Sounds interesting. But wouldn't it be easier to generate them as part
of the application itself? How do you configure attributes like
term_vector, boost, analyzer, etc with Jackson?

Let me say also, that I use now an ActiveMQ queue to make everything
asynchronous.
So when I want to reindex all my postgresql database, I simply read all my
entities with Hibernate and push them to the ActiveMQ queue. The queue
listener takes the entity, build the JSON content (BTW, compute some datas,
create a PDF file, send some stuff to a couchDB database, ...) AND finally
push it to ES.
This process is running while the application is live for users.

I thought about a similar approach myself. Not particularly ActiveMQ
but different pluggable queue implementations (I'm thinking of a
persistent Hazelcast queue, maybe with a Hazelcast river?). I was
thinking of queuing only entity name and id (e.g. {'User', 42}) inside
the Hibernate listener thread and do the JSON generation and indexing
asynchronously.

If you have only to push your entities to ES, you can build a very simple
batch that fetch all your entities, build the JSON and push to ES. Depending
on your entities complexity (the read time in postgresql could be very
high), you can have nice bulk load times.
On a "single windows computer", I indexed 5 to 10 entities per second for
very complex entities (many collections, ...).
I indexed about more than 300 entities per second for simple entities. So
the main problem is really the YesSQL read time.

We're currently doing this with Hibernate/Mysql/Compass/Lucene anyway.
I think currently within less than 2 hours for several million small
entities. I certainly hope that this won't increase with my new
approach.

I'm not sure I answered to your questions and I hope you can understand my
bad english :frowning:

Currently I have that many questions, it's hard not to answer at least
one of them :wink: Thanks for your input!

David

Stefan


(David Pilato) #6

Hi,

I know this restriction but it hasn't really affected us so far.
Nevertheless, it would be possible to fix this limitation (e.g.
@Parent(update = true) on a nested component's property - or do a DB
query for 1:n or m:n relations, but that could become really heavy)
Thanks for the tip. I wasn't aware of it.

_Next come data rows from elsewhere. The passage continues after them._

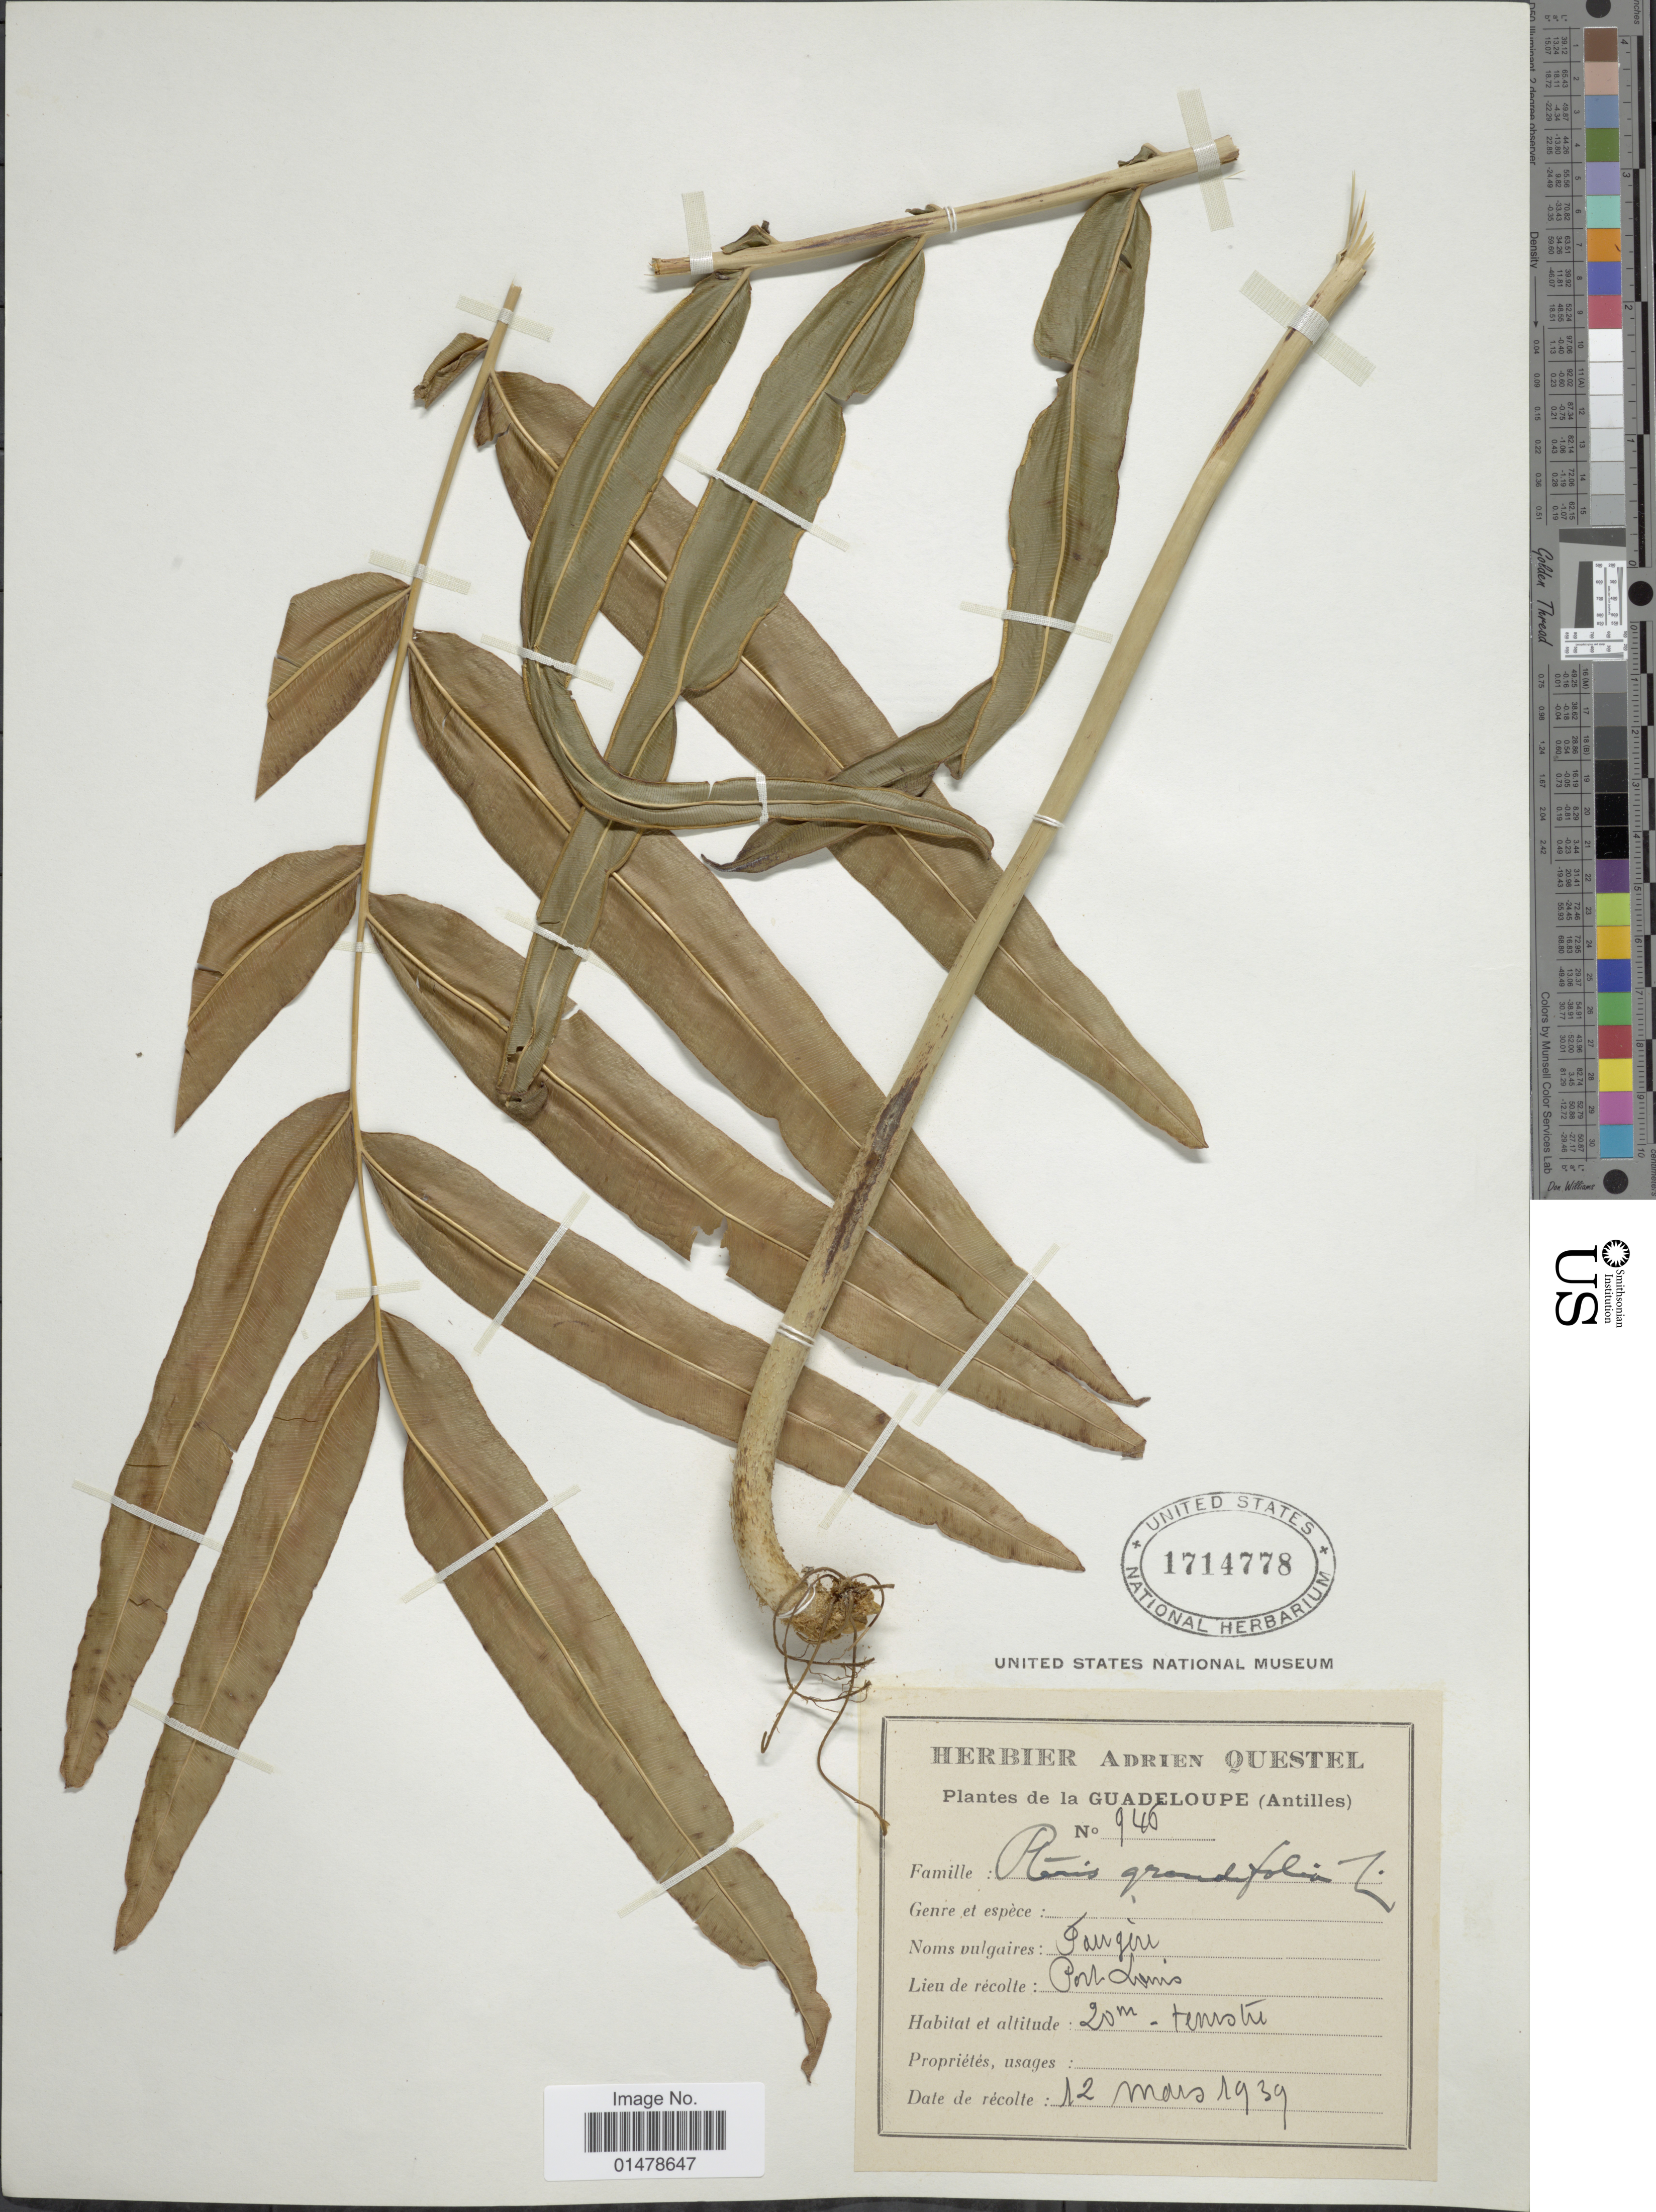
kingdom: Plantae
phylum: Tracheophyta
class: Polypodiopsida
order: Polypodiales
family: Pteridaceae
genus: Pteris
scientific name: Pteris grandifolia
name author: L.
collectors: ex herb. A. Questal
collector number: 946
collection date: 1939-03-12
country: Guadeloupe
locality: (Antilles), Port Louis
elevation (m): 20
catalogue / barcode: US 1714778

What's your preferred way to configure Jackson?
I'm using Jackson annotations on my entities and I only jsonize annotated
properties.

I really hope to avoid that. I'd be really scared that somebody could
do DB writes without calling ES. Watching what gets written to DB
seems to be the better choice. One might think about mixing both ways
though - automatic where possible, manually where needed.
Yes. As I said to my developpers : "never trust a developer !" :wink:

At first, I wrote an abstract CRUD Dao class based on hibernate and I inject
ES DAO in it.
So each time, I persist, update, delete an entity, I look if it's an ES
annotated class and send it to ES if needed.
But, if developers don't use this abstract class, I'm stucked, as for the
service layer !!!

Perhaps, the best thing is to register an ES listener in Hibernate and use
@Parent annotation ???

I stopped to find other solutions as :

  1. it's working fine for me and it's stable after 5 months in production
  2. I really think to drop all the hibernate/YesSQL stuff and use a NoSQL
    database (CouchDB)
  3. With CouchDB, I can simply add a river to ES and only manage my
    create/update/delete documents (entities). The river will transport all
    changes to ES

I tried to work on a maven plugin for ES based on OSEM annotations in
order

to generate mapping files but I'm stucked with classloading problems, so
I

can't release it :frowning:
Sounds interesting. But wouldn't it be easier to generate them as part
of the application itself?
What do you mean? Create the mapping live each time the application starts?
The maven plugin would be able to generate .json files when packaging the
project in target/es/mapping dir for example.
It's based on OSEM annotations.

How do you configure attributes like
term_vector, boost, analyzer, etc with Jackson?
There is annotations for that.
Just see :
https://github.com/aloiscochard/elasticsearch-osem/blob/master/src/main/java
/org/elasticsearch/osem/annotations/Indexable.java

So it's quite simple to use it.
My work is here : https://github.com/dadoonet/esmavenplugin
My concern is that the maven classloader is able to see classes from the
project from where you use the plugin but annotations are not found...

I thought about a similar approach myself. Not particularly ActiveMQ
but different pluggable queue implementations (I'm thinking of a
persistent Hazelcast queue, maybe with a Hazelcast river?). I was
thinking of queuing only entity name and id (e.g. {'User', 42}) inside
the Hibernate listener thread and do the JSON generation and indexing
asynchronously.
Yes. I think RabbitMQ is a nice implementation too. There is already a river
: http://www.elasticsearch.org/guide/reference/river/rabbitmq.html

I certainly hope that this won't increase with my new
approach.
I don't know how fast was Compass but i'm quite sure that you will not have
problems with ES.
Add more nodes. 1 shard per node for example, and you will have very nice
response times!

Cheers
David


(system) #7